My method is to quickly process the fruit in batches of about two pounds at a time and to liquidise the tomatoes in a food processor before putting them through a food mill.
If the tomatoes are large, I cut out any hard white parts and chop them into halves or quarters. With the smaller tomatoes, I just remove the stalks and put them whole into the food processor. The picture above shows what was left after I'd done that to ten pounds of tomatoes: not a lot, really.
After 20 seconds of processing, the tomatoes are a runny sauce, which I then put straight through the food mill set over a large pan which is already on a medium heat. It only takes another 20 seconds to pass the liquidised tomatoes through the mill, which takes out the skin and most of the seeds. My mill is just the right size to hold the two-pound batch of sauce.
This picture shows the leftover seeds and skin, which go into the compost bin. Big tomatoes have a lot more flesh in proportion to the seeds than small ones.
Once the first batch of sauce is bubbling away, you can trim, process and mill the next two pounds, and so on, until you've done five batches and the pan is nearly full. I estimate this ten pounds took about twenty minutes to get to this point (well, not counting the picking part. Or the seeding/planting/growing/staking parts...).
The next stage is easy - you just leave the pan on a medium heat for about two hours, or until the sauce is at the consistency you want.
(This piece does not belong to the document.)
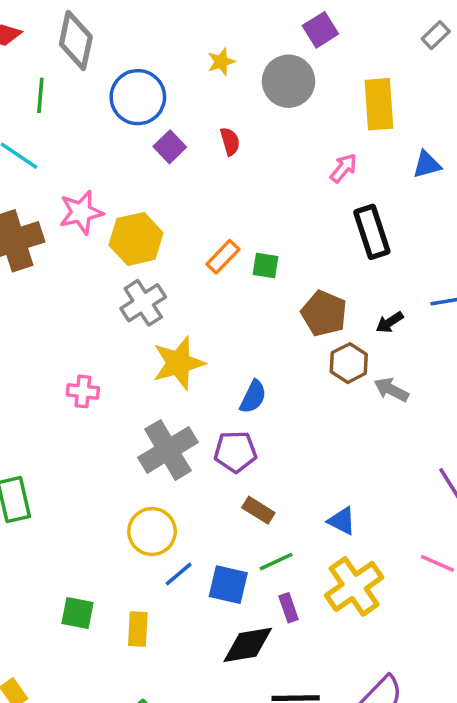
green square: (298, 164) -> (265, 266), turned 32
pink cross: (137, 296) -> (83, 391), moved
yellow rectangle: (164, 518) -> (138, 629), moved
I cook mine until it's about half the original volume. And it's always a good idea to set a kitchen timer, because it's easy to forget about it. I give mine a stir about every half-hour.
The reduced sauce:
Up until this year, I always froze the batches of sauce in medium-sized freezer bags. But with an investment a few months ago in a pressure canner, I now use that to further process it. I add a little lemon juice to the jars to make sure that the sauce is acidic enough to be canned. It takes 20 minutes at high pressure to make the jars safe to store in a cool, dark place.